In California, Butte County resident Rick Pero told KHSL-TV the Park Fire was the second wildfire to destroy his home. Pero and his wife moved to Forest Ranch after losing their previous home to the Camp Fire, which killed 85 people in the Butte County town of Paradise in 2018. After that event, Pero became a fire safety advocate and educated neighbors on maintaining a defensible space around their homes.

“Twenty-eight houses benefited from defensible space and are still standing," Pero said. But for his home and a few others, "it was just too much mother nature,” he said.

Fire advisories issued in 6 states

Eighty-nine large wildfires are burning nationwide and have scorched more than 3,300 square miles, according to the National Interagency Fire Center report released Tuesday. Fire behavior advisories are in place for parts of California, Oregon, Washington, Idaho, Utah and Nevada. Temperatures topping 100 degrees over much of Kansas, Oklahoma and Texas, combined with breezy southerly winds and low humidity, will promote a "continued drying trend" that could bring wildfires to the region, the fire center said.

There was some good news: "There are no fire environment concerns in the eastern half of the country, where high humidity and areas of rainfall will continue," the fire center said.

Flames 'right by our front door': Wildfires rage across western US

Park Fire fueled by dry vegetation from record heat

The Park Fire has spread rapidly, fueled by dry vegetation resulting from weeks of record heat. Climate scientist Daniel Swain said that although data is insufficient to confirm claims the weather has been the hottest in thousand of years, "we can also refute the myriad claims I've been seeing lately that 'it was hot like this all the time when I was a kid!'" he wrote on social media. "It most certainly was not."

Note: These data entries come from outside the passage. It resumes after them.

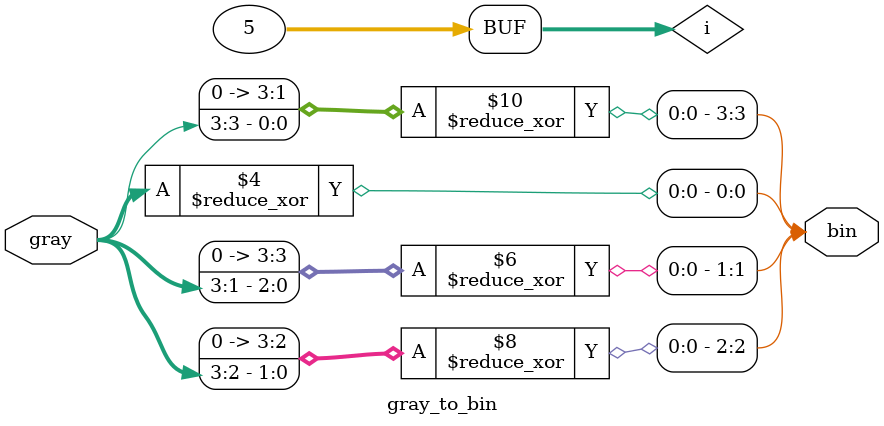
<source format=v>
module gray_to_bin#(
	parameter SIZE = 4
	)
	(
	input  [SIZE - 1 : 0] gray  ,

	output reg [SIZE - 1 : 0] bin 
);
	integer i ;
	always @(*) begin
		for (i = 0; i <= SIZE; i++) begin
			bin[i] = ^(gray >> i) ;
		end
	end

endmodule
</source>
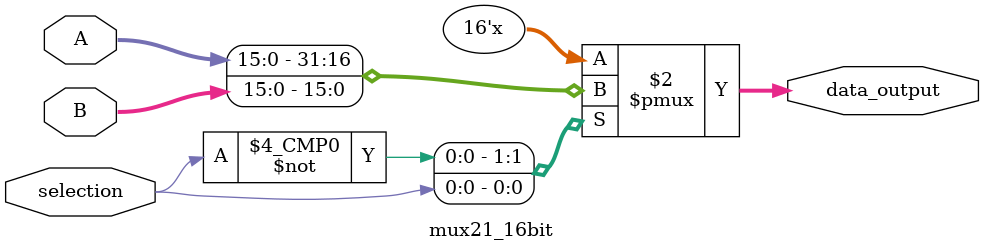
<source format=v>

module mux21_16bit(

input [15:0] A,
input [15:0] B,
input selection,
output reg [15:0] data_output

);

always @(A or B or selection) 
	begin
		case(selection)
			1'b0 : data_output = A;
			1'b1 : data_output = B;
		endcase
	end

endmodule


</source>
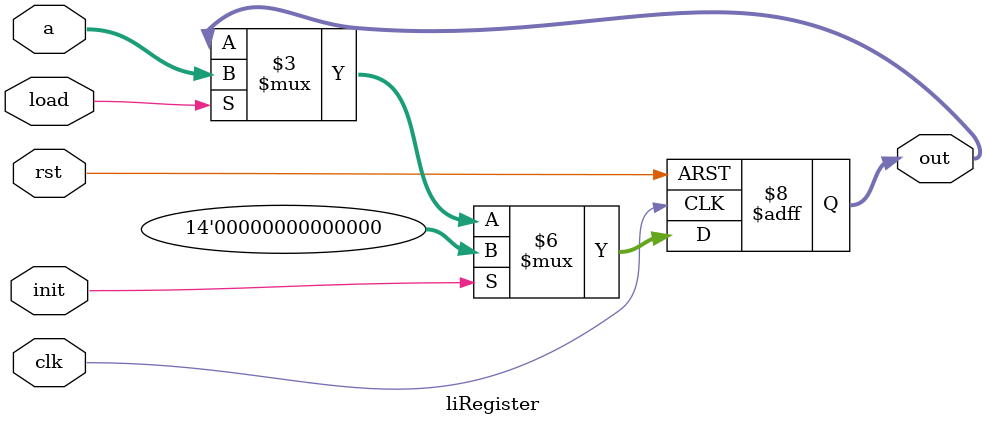
<source format=v>
`timescale 1ns/1ns
module liRegister #(parameter n = 13)(clk, rst, a, load, init, out);
  input clk,rst;
  input signed [n:0] a;
  input load, init;
  output reg signed[n:0] out;
  always@(posedge clk, posedge rst)begin
    if (rst) out <= 0;
    else if (init) out <= 0;
    else if (load) out <= a;
    else out <= out;
  end
endmodule
</source>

Tehama County Sheriff Dave Kain asked evacuees to be patient, saying many areas had appeared ready for residents to return, only to erupt in flames again. "This fire is extremely unstable and unpredictable," Kain said.

Park Fire's massive size: Blaze one of the biggest wildfires in California history

Collapse of 'carbon sink' hastening climate change

Forests and other land ecosystems failed to curb climate change in 2023 as intense drought in the Amazon rainforest and record wildfires in Canada hampered absorption of carbon dioxide, according to a study released Monday. A record amount of carbon dioxide entered Earth's atmosphere last year, further feeding global warming, the researchers said.

Forests and other land ecosystems on average absorb nearly a third of annual emissions from fossil fuels, industry and other human causes. But in 2023, that "carbon sink" collapsed, according to a study from the Laboratory for Climate and Environmental Sciences, a French research organization.

"The sink is a pump, and we are pumping less carbon from the atmosphere into the land," co-author Philippe Ciais said. "Suddenly the pump is choking, and it's pumping less."